В состоянии моем, как я обнаружил, после поездки в Марлоу произошла заметная перемена. Я более не чувствовал себя вялым, лишенным энергии, как прежде. Убийство Марты послужило толчком, от которого во мне вспыхнула жажда отмщения, и, сидя в карете, я обдумывал всевозможные способы ее утолить. Тогда-то я и решился действовать следующим образом. Я вернусь в Лаймхаус и там восстановлю свои разбитые приборы в надежде повернуть эксперимент вспять и вновь обратить существо в безжизненную материю. Чем долее размышлял я над этой затеей, тем больший пыл она во мне вызывала. Нельзя ли соорудить машину, которая посредством магнетической силы извлечет электричество из тела существа? Или же существует некий способ разрядить отрицательную энергию, которая сможет уравновесить силу электрического потока, уже в этом теле присутствующего? Я твердо решился заново начать свои занятия, поставив себе единственною целью разрушение того, что создал. Вдобавок я разработал план, который позволил бы мне обмануть существо и заманить его в ловушку. Если он посетит меня в Лаймхаусе, я не стану его гнать. Я скажу ему, что его жуткие деяния заставили меня переменить мнение и что я готов создать для него подругу, если он даст торжественную клятву навеки покинуть эти берега. Возможно, мне даже посчастливится уговорить его подвергнуться определенным экспериментам; я стану уверять его, что их необходимо предпринять, прежде чем я смогу начать работу над его двойником женского пола. Тогда он окажется в моей власти. Воодушевление и оптимизм мои были таковы, что я подумал, не отправиться ли мне к устью и не отыскать ли его там, в его скрытом логове, чтобы сообщить ему новости о моих намерениях. Никаких угрызений совести касательно задуманного обмана я не испытывал. Разве он не предал меня ранее самым ужасным образом, какой я только мог себе представить?
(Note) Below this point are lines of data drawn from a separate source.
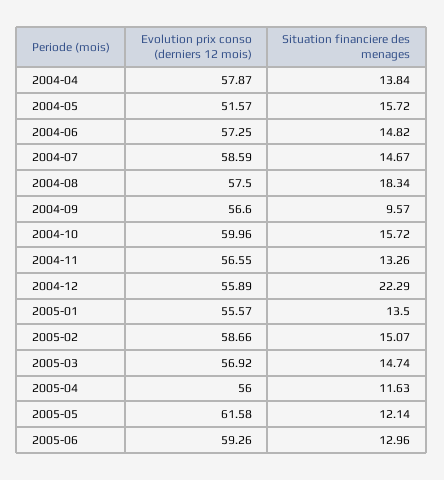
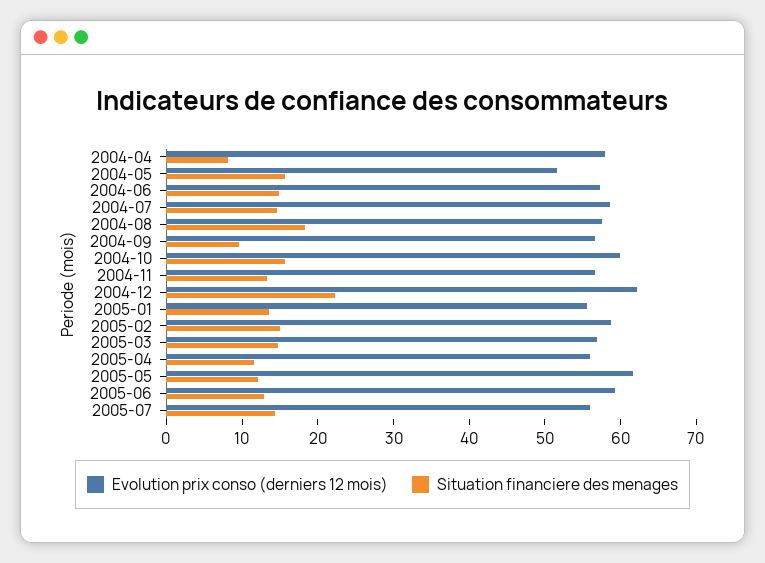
  {
    "Evolution prix conso (derniers 12 mois)": {
      "2004-04": 57.87,
      "2004-05": 51.57,
      "2004-06": 57.25,
      "2004-07": 58.59,
      "2004-08": 57.5,
      "2004-09": 56.6,
      "2004-10": 59.96,
      "2004-11": 56.55,
-     "2004-12": 55.89,
+     "2004-12": 62,
      "2005-01": 55.57,
      "2005-02": 58.66,
      "2005-03": 56.92,
      "2005-04": 56,
      "2005-05": 61.58,
-     "2005-06": 59.26
+     "2005-06": 59.26,
+     "2005-07": 56
    },
    "Situation financiere des menages": {
-     "2004-04": 13.84,
+     "2004-04": 8,
      "2004-05": 15.72,
      "2004-06": 14.82,
      "2004-07": 14.67,
      "2004-08": 18.34,
      "2004-09": 9.57,
      "2004-10": 15.72,
      "2004-11": 13.26,
      "2004-12": 22.29,
      "2005-01": 13.5,
      "2005-02": 15.07,
      "2005-03": 14.74,
      "2005-04": 11.63,
      "2005-05": 12.14,
-     "2005-06": 12.96
+     "2005-06": 12.96,
+     "2005-07": 14
    }
  }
Послышался голос миссис Шуберри. Она тащилась за сыном по лестнице, непрерывно сетуя на свои «бедные колени», которым не под силу было вынести напряжение от карабканья вверх.

— Ах, вот вы где, сэр, — сказала она, взошедши на площадку. Казалось, она удивилась, повстречавши меня в моем собственном жилище. — Ну и пришлось же мне, сэр, потрудиться над вашим бельем. Фред, отдай-ка мистеру Франкенштейну сверток. Все свежее, белое, что твое поле под снегом.

— Рад это слышать, миссис Шуберри.

— Простыни — лучше не бывает. В чистоте спать будете, что твоя монашка.

— Надеюсь. — Проведя ее в гостиную, я заплатил ей флорин, который она с готовностью приняла.